Tüm şiddetinize, korkunuza rağmen toplumun hiç bir araya gelmeyen kesimleri dünyaya örnek olacak şekilde bir araya gelip sizin şiddetinize boyun eğmediler. Umudu, dayanışmayı, kardeşliği, barışı ve empatiyi keşfettiler. Hem de “karizmatik”, “masaya yumruğunu vurabilen” vb. liderleri olmadan… Siz bu durumu “Sui Generis” olarak adlandırdınız. Yani dünyada eşi benzeri görülmeyen bir durum…

İşte şimdi siyasal bir Gezi ve “Sui Generis” ile karşı karşıyasınız… Kolay Gelsin..

Bu arada tüm kız kardeşlerimin 8 Mart dayanışma ve mücadele gününü tüm akıl ve yüreğimle kutluyorum.
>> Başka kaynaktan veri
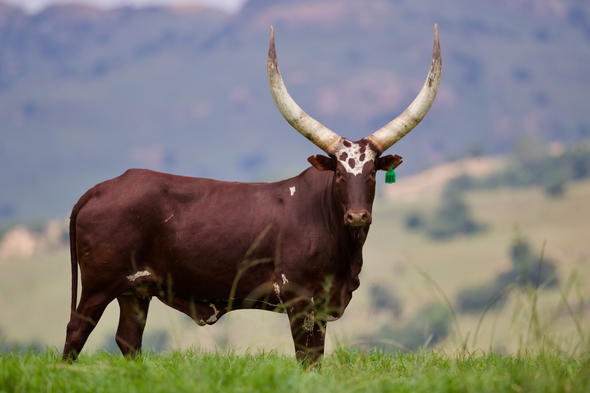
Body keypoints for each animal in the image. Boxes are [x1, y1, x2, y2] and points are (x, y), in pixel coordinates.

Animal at [63, 25, 444, 364]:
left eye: (371, 174)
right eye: (338, 173)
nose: (357, 216)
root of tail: (102, 188)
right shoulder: (299, 301)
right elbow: (307, 359)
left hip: (135, 291)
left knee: (128, 339)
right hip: (98, 285)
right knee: (76, 331)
Ataerkinin neden olduğu savaşların içinde, doğa olaylarını afetlere çeviren patriyarkal kapitalizmin ortasında da; Susmayacağız, korkmayacağız ve itaat etmeyeceğiz…

Zira biz kadınlar felaketler ve yıkıntılar arasından yeni bir yaşamın yeşertileceğini çok iyi biliriz. “Fıtrat”ımızda var…

Bugünlerde;

Canımız çok yanıyor..

Aklımız almıyor…

Vicdanımız sızlıyor…

Uyumaya dahi utanıyoruz..

Ama unutmayalım ki, nihai bir çözüm şartlar uygunlaştığı zaman ortaya çıkar… Ve o “zaman”ın çok yakın olduğu umuduyla hiçbir ayrım yapmadan “iyi” insanların yüreğinden öpüyorum..

Umut ve direnişle kalın..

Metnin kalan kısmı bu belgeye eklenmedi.